For the Oncomine sequencing data, the raw data were first processed using the Ion Torrent Suite Software version 5.12, and were then uploaded to the Ion Reporter Software version (Thermo Fisher Scientific) for variant detection and analysis. This analysis was performed using the Oncomine TagSeq Pan-Cancer Liquid Biopsy w2.1 workflow, and a minimum of two independent molecular families was required to identify a variant for it to be called. Sequencing variants were filtered according to the filter chain Oncomine variants (5.10). For sensitive detection of variants at allele frequencies as low as 0.1%, optimal results are obtained when targeting a median read coverage of > 25,000 and median molecular coverage of > 2,500, and both numbers of the LOD segment are ≤ 0.1%.

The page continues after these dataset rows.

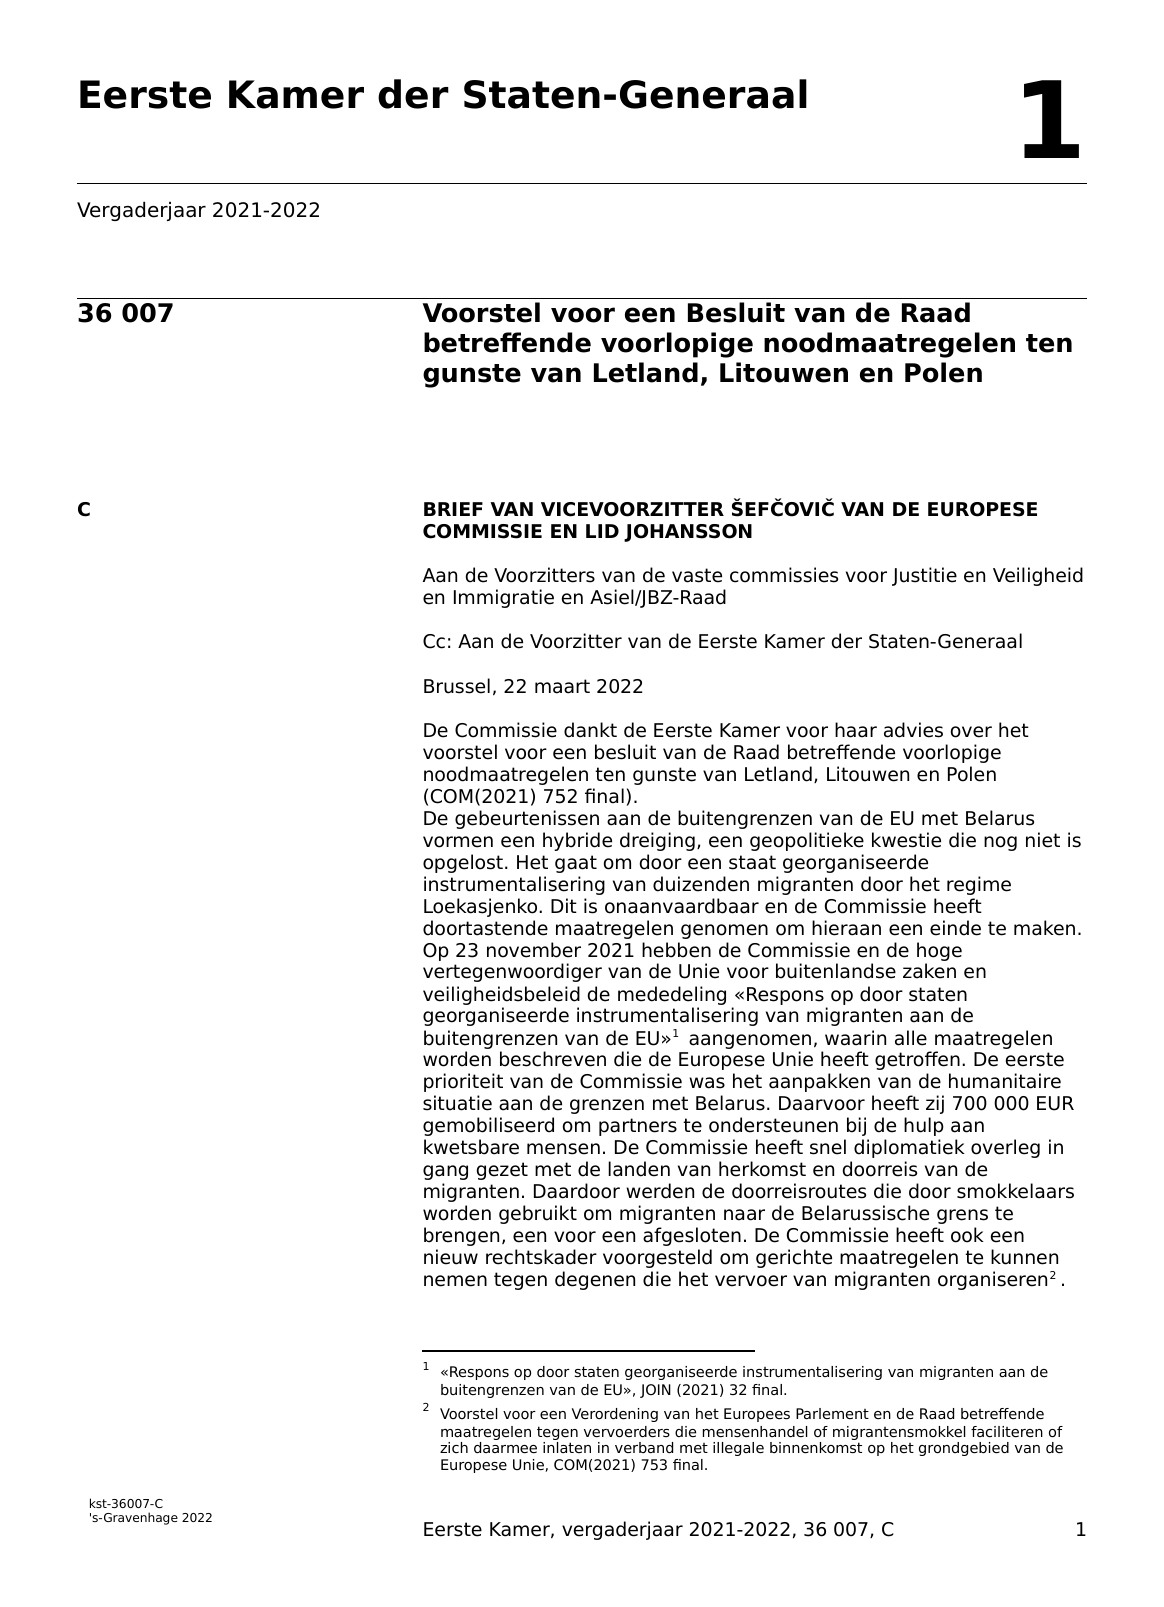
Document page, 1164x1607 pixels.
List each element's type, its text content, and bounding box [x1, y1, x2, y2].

text De gebeurtenissen aan de buitengrenzen van de EU met Belarus vormen een hybride dreiging, een geopolitieke kwestie die nog niet is opgelost. Het gaat om door een staat georganiseerde instrumentalisering van duizenden migranten door het regime Loekasjenko. Dit is onaanvaardbaar en de Commissie heeft doortastende maatregelen genomen om hieraan een einde te maken. [422, 808, 1087, 939]
subtitle 36 007 Voorstel voor een Besluit van de Raad betreffende voorlopige noodmaatregelen ten gunste van Letland, Litouwen en Polen [77, 299, 1087, 388]
text 's-Gravenhage 2022 [88, 1511, 323, 1525]
table_cell Vergaderjaar 2021-2022 [77, 184, 1087, 298]
subtitle C BRIEF VAN VICEVOORZITTER ŠEFČOVIČ VAN DE EUROPESE COMMISSIE EN LID JOHANSSON [77, 499, 1087, 543]
text Aan de Voorzitters van de vaste commissies voor Justitie en Veiligheid en Immigratie en Asiel/JBZ-Raad [422, 565, 1087, 609]
text Brussel, 22 maart 2022 [422, 676, 1087, 697]
table_header Eerste Kamer der Staten-Generaal [77, 59, 886, 183]
text Voorstel voor een Verordening van het Europees Parlement en de Raad betreffende maatregelen tegen vervoerders die mensenhandel of migrantensmokkel faciliteren of zich daarmee inlaten in verband met illegale binnenkomst op het grondgebied van de Europese Unie, COM(2021) 753 final. [422, 1402, 1087, 1474]
text Op 23 november 2021 hebben de Commissie en de hoge vertegenwoordiger van de Unie voor buitenlandse zaken en veiligheidsbeleid de mededeling «Respons op door staten georganiseerde instrumentalisering van migranten aan de buitengrenzen van de EU» aangenomen, waarin alle maatregelen worden beschreven die de Europese Unie heeft getroffen. De eerste prioriteit van de Commissie was het aanpakken van de humanitaire situatie aan de grenzen met Belarus. Daarvoor heeft zij 700 000 EUR gemobiliseerd om partners te ondersteunen bij de hulp aan kwetsbare mensen. De Commissie heeft snel diplomatiek overleg in gang gezet met de landen van herkomst en doorreis van de migranten. Daardoor werden de doorreisroutes die door smokkelaars worden gebruikt om migranten naar de Belarussische grens te brengen, een voor een afgesloten. De Commissie heeft ook een nieuw rechtskader voorgesteld om gerichte maatregelen te kunnen nemen tegen degenen die het vervoer van migranten organiseren. [422, 939, 1087, 1291]
text De Commissie dankt de Eerste Kamer voor haar advies over het voorstel voor een besluit van de Raad betreffende voorlopige noodmaatregelen ten gunste van Letland, Litouwen en Polen (COM(2021) 752 final). [422, 720, 1087, 808]
text kst-36007-C [88, 1497, 323, 1511]
text Cc: Aan de Voorzitter van de Eerste Kamer der Staten-Generaal [422, 631, 1087, 653]
text «Respons op door staten georganiseerde instrumentalisering van migranten aan de buitengrenzen van de EU», JOIN (2021) 32 final. [422, 1360, 1087, 1399]
table_header 1 [886, 59, 1087, 183]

Variant calling and annotation

Aligned single-strand consensus sequence (SSCS) BAMfiles were subjected to variant calling using the PlasmaMutationDetector2 R package version 1.1.10, which we derived from the previously published package PlasmaMutationDetector14. A background error profile was constructed using control plasma samples. Then variant calling was performed for patient samples using position-by-position testing for each non-SNP position. Proper multiplicity control was applied to ensure that the global false positive error rate (i.e., the probability of declaring a wild-type sample to be mutated) was smaller than a given user-fixed value. We also required a minimum SSCS coverage of 100 in a variant position, limited strand bias, and the presence of both forward and reverse SSCSs supporting the variant. Only indels longer than 2 bases were considered. Variant annotation was supported by ANNOVAR software version 2018-04-16, and oncoplots were generated using the maftools R package version 2.4.05.

Digital droplet PCR

To confirm the mutation allele frequencies of the spiked samples from the sensitivity experiments, we analyzed each spiked sample by digital droplet PCR (ddPCR). We used mutation-specific assays for the p.G12D (c.35 C<T) and p.G13D (c. 38 C<T) mutations on the QX200™ Droplet Digital™ PCR system (Bio-Rad), following the manufacturer’s instructions. Mutation analysis was performed with blinding to mutation frequencies, and included appropriate control samples. To validate the variants detected by HYTEC-seq, to detect CHIP variants, and to confirm the sensitivity of our HYTEC-seq method, we performed mutation-specific assays for variants in KRAS, TP53, and TGFBR2, using cfDNA and mononuclear cells as input, respectively. The limit of detection was an allele frequency (VAF) of < 0.1% for single wells using mutation-specific assays.

Statistical information

The statistical analyses associated with the bioinformatic processing of sequencing data are described above as well as in the Supplementary Methods. Sequencing error rates were compared using the two-tailed Chi-square test. The concordance between detection methods was tested using Spearman’s correlation and Bland–Altman plotting. A p value of < 0.05 was considered significant.

Ethical approval and informed consent

This project was approved by the Regional Committee for Medical and Health Research Ethics (REK-Vest 2011/475), and all participants provided written informed consent.